0269-alien-dictionary.py

"""
Problem: LeetCode 269 - Alien Dictionary

Key Idea:
The problem can be solved using topological sorting. The given words can be thought of as directed edges between characters of adjacent words. We can build a graph where each character is a node, and the edges represent the order between characters. Then, we can perform topological sorting to find the correct order of characters.

Time Complexity:
- Building the graph takes O(N + E) time, where N is the number of words and E is the number of edges (character comparisons).
- Performing topological sorting takes O(V + E) time, where V is the number of characters and E is the number of edges.
- In the worst case, each character is compared with the next character in all words.
- Overall, the time complexity is O(N + E + V).

Space Complexity:
- The space required for the graph representation is O(V + E), where V is the number of characters and E is the number of edges.
- Other data structures used take constant space.
- Therefore, the space complexity is O(V + E).
"""

from collections import defaultdict, deque


class Solution:
    def alienOrder(self, words: List[str]) -> str:
        graph = defaultdict(list)

▶ Tasks for this exercise
a: List every distinct Big-O expression that appears in the Alien Dictionary solution file above, each one only once.
b: Retype the Alien Dictionary solution file between "- Overall, the" and "is O(V + E).", inclusive.
c: Write the code that follows the last line of the Alien Dictionary solution file.

▶ Data for analysis
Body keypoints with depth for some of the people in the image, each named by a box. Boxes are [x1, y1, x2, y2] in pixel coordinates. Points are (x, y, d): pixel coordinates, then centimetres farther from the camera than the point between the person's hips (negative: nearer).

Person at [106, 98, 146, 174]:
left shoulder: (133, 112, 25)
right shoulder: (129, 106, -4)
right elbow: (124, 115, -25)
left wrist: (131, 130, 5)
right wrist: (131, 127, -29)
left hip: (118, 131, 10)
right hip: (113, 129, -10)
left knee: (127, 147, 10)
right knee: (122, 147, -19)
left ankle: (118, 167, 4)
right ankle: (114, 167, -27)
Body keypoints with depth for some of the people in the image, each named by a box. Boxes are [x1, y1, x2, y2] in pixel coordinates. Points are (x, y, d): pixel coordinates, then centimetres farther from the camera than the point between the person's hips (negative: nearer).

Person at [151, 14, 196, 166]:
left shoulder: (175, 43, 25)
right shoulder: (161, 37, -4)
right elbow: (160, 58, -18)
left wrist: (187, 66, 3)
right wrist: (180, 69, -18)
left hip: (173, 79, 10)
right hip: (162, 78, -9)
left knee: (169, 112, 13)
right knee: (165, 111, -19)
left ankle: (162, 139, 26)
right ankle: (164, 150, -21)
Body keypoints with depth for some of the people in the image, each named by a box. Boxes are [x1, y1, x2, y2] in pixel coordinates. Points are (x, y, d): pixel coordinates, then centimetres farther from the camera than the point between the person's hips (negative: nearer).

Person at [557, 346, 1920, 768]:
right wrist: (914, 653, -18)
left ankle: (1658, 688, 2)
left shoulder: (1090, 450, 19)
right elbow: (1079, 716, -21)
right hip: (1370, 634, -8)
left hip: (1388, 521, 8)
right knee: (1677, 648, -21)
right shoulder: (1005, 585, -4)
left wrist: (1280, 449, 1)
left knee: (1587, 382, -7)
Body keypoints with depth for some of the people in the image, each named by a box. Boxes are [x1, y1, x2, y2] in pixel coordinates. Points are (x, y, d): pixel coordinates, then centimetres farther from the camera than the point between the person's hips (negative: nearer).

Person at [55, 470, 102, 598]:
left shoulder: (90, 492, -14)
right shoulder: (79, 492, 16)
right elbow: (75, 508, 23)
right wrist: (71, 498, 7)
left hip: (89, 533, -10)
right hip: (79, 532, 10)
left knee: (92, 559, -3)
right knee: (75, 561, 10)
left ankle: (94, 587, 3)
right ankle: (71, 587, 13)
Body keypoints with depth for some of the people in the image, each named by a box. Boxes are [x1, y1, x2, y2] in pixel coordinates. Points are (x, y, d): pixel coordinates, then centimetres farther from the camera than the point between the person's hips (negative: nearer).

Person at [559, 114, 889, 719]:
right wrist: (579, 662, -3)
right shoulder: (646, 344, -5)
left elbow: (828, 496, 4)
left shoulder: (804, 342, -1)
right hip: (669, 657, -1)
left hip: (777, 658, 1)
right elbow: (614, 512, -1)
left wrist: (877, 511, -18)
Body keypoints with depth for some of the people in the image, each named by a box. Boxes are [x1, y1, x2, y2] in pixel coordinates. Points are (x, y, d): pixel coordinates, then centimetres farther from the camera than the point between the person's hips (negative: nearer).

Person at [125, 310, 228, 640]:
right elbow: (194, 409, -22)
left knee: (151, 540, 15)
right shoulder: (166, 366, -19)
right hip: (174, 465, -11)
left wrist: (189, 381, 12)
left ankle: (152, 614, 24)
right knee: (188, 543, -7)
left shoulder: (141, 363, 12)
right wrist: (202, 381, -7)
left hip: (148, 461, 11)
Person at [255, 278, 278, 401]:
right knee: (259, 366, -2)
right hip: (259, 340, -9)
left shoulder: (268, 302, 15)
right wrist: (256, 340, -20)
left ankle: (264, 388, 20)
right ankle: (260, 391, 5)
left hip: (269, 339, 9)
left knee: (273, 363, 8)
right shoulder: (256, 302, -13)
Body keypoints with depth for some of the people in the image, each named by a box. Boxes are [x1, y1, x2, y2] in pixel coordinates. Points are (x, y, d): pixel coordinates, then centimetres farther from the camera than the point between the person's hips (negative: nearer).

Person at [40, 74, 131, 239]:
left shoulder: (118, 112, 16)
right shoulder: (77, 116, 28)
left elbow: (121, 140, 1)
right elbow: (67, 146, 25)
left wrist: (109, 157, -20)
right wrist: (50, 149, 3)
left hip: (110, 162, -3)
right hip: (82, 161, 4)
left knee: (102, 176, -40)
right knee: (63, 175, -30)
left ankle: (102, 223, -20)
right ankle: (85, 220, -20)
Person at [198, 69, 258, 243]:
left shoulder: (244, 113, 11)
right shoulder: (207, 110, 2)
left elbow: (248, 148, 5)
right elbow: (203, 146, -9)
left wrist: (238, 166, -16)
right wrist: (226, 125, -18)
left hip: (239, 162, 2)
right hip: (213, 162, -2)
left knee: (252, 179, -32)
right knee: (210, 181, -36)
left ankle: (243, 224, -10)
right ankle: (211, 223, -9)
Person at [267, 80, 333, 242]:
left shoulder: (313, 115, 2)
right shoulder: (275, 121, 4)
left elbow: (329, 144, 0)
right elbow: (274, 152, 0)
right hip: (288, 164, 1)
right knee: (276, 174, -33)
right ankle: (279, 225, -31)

▶ Answers to the exercise
a:
O(N + E)
O(V + E)
O(N + E + V)

b:
- Overall, the time complexity is O(N + E + V).

Space Complexity:
- The space required for the graph representation is O(V + E), where V is the number of characters and E is the number of edges.
- Other data structures used take constant space.
- Therefore, the space complexity is O(V + E).

c:
        in_degree = defaultdict(int)

        for i in range(len(words) - 1):
            word1, word2 = words[i], words[i + 1]
            for j in range(min(len(word1), len(word2))):
                if word1[j] != word2[j]:
                    graph[word1[j]].append(word2[j])
                    in_degree[word2[j]] += 1
                    break

        queue = deque(char for char, indeg in in_degree.items() if indeg == 0)
        result = []

        while queue:
            char = queue.popleft()
            result.append(char)
            for neighbor in graph[char]:
                in_degree[neighbor] -= 1
                if in_degree[neighbor] == 0:
                    queue.append(neighbor)

        if len(result) < len(in_degree):
            return ""
        return "".join(result)